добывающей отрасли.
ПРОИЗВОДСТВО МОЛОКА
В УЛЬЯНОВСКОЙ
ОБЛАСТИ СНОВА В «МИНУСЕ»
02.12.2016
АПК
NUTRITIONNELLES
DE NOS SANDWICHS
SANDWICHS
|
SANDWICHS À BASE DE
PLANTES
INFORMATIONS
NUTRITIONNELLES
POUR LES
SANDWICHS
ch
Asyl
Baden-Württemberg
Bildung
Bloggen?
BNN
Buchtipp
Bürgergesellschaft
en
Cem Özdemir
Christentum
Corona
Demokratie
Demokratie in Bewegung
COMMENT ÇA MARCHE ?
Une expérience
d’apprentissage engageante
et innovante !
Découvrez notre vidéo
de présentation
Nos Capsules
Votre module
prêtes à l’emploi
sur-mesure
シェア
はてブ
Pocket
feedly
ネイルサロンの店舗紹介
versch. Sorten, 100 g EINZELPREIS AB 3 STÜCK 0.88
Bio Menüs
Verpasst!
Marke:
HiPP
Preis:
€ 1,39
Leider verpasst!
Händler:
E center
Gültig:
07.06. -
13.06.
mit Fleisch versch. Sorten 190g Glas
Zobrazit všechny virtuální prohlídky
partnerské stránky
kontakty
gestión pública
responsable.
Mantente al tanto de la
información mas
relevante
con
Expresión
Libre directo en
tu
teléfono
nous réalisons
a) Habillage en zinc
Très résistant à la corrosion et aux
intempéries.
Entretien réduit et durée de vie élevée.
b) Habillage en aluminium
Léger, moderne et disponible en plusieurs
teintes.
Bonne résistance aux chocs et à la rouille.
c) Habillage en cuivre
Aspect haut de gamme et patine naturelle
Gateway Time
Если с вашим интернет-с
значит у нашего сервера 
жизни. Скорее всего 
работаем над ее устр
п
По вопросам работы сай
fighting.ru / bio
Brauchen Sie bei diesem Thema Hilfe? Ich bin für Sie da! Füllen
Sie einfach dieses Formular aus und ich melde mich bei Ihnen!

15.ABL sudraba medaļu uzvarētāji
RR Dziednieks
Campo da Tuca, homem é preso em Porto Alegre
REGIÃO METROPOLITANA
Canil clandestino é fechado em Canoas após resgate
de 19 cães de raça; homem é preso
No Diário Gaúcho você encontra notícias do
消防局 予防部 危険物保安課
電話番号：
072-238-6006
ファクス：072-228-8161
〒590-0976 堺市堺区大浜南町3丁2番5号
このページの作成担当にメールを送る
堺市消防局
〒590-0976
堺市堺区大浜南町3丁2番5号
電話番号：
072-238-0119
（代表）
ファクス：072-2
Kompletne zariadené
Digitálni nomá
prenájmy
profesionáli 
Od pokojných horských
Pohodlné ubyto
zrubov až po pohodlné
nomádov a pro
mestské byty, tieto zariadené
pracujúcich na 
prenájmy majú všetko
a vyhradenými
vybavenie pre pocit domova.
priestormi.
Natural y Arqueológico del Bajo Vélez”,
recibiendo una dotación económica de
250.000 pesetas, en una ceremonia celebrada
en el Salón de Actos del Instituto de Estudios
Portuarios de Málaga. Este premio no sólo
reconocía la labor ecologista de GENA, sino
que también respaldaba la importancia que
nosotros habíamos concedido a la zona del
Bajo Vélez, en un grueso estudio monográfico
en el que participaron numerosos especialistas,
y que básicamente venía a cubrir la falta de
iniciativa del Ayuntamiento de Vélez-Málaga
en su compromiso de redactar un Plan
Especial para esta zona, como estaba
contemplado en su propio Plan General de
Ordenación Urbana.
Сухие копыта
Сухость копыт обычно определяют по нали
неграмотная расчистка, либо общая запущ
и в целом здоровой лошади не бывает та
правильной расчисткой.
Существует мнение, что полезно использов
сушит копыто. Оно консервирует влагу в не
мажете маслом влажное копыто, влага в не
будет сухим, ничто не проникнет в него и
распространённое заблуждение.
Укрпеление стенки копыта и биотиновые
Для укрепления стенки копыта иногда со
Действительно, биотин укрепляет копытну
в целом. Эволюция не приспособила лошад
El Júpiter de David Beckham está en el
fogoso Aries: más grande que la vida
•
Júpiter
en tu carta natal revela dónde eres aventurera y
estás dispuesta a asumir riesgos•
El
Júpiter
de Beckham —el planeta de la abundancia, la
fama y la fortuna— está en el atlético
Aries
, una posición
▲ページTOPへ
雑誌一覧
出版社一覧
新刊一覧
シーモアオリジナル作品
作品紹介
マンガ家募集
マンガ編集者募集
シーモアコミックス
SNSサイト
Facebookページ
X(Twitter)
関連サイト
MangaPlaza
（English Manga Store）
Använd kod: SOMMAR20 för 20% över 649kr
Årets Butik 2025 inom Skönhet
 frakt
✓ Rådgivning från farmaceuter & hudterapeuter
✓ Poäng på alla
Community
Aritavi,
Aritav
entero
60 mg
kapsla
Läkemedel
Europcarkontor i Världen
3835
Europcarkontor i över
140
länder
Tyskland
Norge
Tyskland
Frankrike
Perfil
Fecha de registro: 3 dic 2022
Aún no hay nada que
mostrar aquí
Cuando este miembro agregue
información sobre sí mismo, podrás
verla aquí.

## TASK BRIEF
List every line in the material above that contains the word "Aries", matching its uppercase and lowercase letters exactly.

## SOLUTION BELOW
fogoso Aries: más grande que la vida
Aries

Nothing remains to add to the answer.